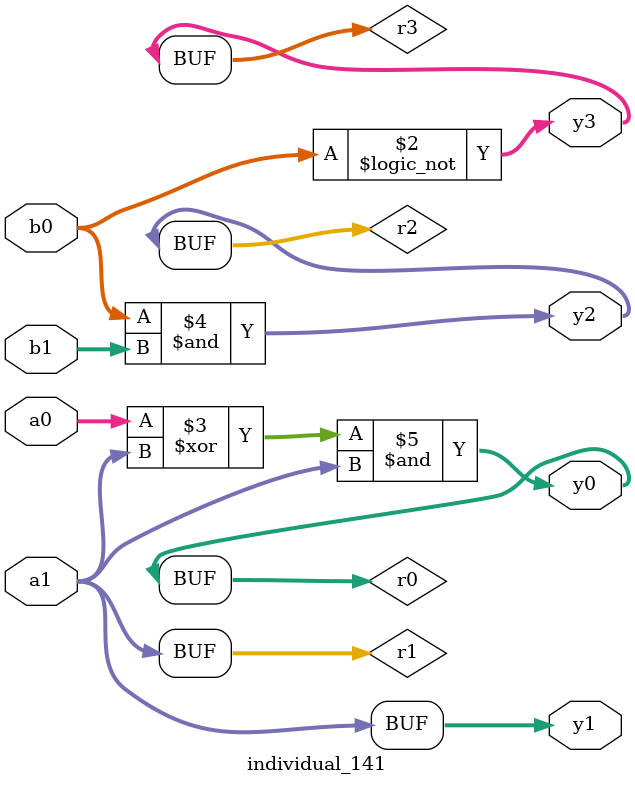
<source format=sv>
module individual_141(input logic [15:0] a1, input logic [15:0] a0, input logic [15:0] b1, input logic [15:0] b0, output logic [15:0] y3, output logic [15:0] y2, output logic [15:0] y1, output logic [15:0] y0);
logic [15:0] r0, r1, r2, r3; 
 always@(*) begin 
	 r0 = a0; r1 = a1; r2 = b0; r3 = b1; 
 	 r3 = ! r2 ;
 	 r0  ^=  r1 ;
 	 r2  &=  b1 ;
 	 r0  &=  a1 ;
 	 y3 = r3; y2 = r2; y1 = r1; y0 = r0; 
end
endmodule
</source>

Task objective — Print the material above verbatim except the pictures.

Completed task —
<source format=sv>
module individual_141(input logic [15:0] a1, input logic [15:0] a0, input logic [15:0] b1, input logic [15:0] b0, output logic [15:0] y3, output logic [15:0] y2, output logic [15:0] y1, output logic [15:0] y0);
logic [15:0] r0, r1, r2, r3; 
 always@(*) begin 
	 r0 = a0; r1 = a1; r2 = b0; r3 = b1; 
 	 r3 = ! r2 ;
 	 r0  ^=  r1 ;
 	 r2  &=  b1 ;
 	 r0  &=  a1 ;
 	 y3 = r3; y2 = r2; y1 = r1; y0 = r0; 
end
endmodule
</source>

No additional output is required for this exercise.